Excerpted passage:
>>>>>
1Department of Medicine, Baqai Medical University, Baqai Institute of Diabetology and Endocrinology Karachi, Karachi, Pakistan; 2Department of Biochemistry, Baqai Medical University, Research Departments, Baqai Institute of Diabetology and Endocrinology Karachi, Karachi, Pakistan; 3Kaizen Management Consultancy, Sharjah, United Arab Emirates; 4Research Department, Baqai Institute of Diabetology and Endocrinology, Baqai Medical University Karachi, Karachi, Pakistan

Abstract: According to the recently published National Diabetes Survey of Pakistan (NDSP 2016–2017), the prevalence of diabetes is 26.3%. Hence, Pakistan has around 27.4 million people >20 years of age suffering with diabetes. Compared to previous estimation of having around 7 million diabetic patients based on a survey done in 1994–1998, the figures are disturbingly alarming. The four main strategies to tackle the rising incidence of diabetes in Pakistan are as follows: 1) creating multidisciplinary teams through capacity building of the health care professionals (HCPs), including doctors, dieticians, diabetes educators, diabetes foot assistants, and program managers in standardized evidence-based protocols, enhancing their knowledge and skills in managing diabetes and their related comorbidities; 2) promoting primary prevention and awareness all over Pakistan using screening methods such as Risk Assessment of Pakistani Individuals for Diabetes (RAPID); 3) defining strategies for the management and prevention of diabetes and its complication through forums such as the Pakistan Diabetes Leadership Forum (PDLF); and 4) implementing a nationwide diabetes care program including registration, treatment, and referral protocols. The epidemic of diabetes in an under-resourced and overburdened health care system of Pakistan poses a serious challenge not only for the doctors but also for the multiple stakeholders involved in the community systems. There is a need for promoting and screening the population using RAPID and registering people with diabetes through Diabetes Registry of Pakistan (DROP). Future priority areas and interventional strategies shall include the following: implementing a diabetes health care service model in both rural and urban population using evidence-based clinical guidelines along with lifestyle modifications (LSMs) and prevention policies. Current management strategies and proposed future directions may successfully target the increasing incidence of diabetes.

Keywords: non-communicable diseases, primary prevention, health care service model, guidelines

Corrigendum for this paper has been published.
<<<<<
Data to examine:
>>>>>
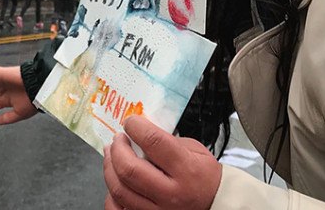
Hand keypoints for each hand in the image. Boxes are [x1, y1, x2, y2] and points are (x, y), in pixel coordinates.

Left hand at [103, 116, 221, 209]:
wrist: (215, 203)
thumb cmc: (203, 175)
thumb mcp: (195, 150)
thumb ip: (167, 140)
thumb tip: (138, 132)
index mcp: (187, 170)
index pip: (153, 142)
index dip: (136, 127)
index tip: (131, 122)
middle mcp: (172, 194)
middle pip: (130, 169)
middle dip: (117, 149)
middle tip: (118, 139)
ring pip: (120, 190)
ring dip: (109, 167)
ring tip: (111, 155)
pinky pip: (118, 209)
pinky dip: (111, 194)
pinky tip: (116, 180)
<<<<<
Your assignment:
In the abstract on diabetes in Pakistan above, translate this sentence into Spanish: "Current management strategies and proposed future directions may successfully target the increasing incidence of diabetes."

Task answer:
Las estrategias de manejo actuales y las direcciones futuras propuestas pueden abordar con éxito la creciente incidencia de la diabetes.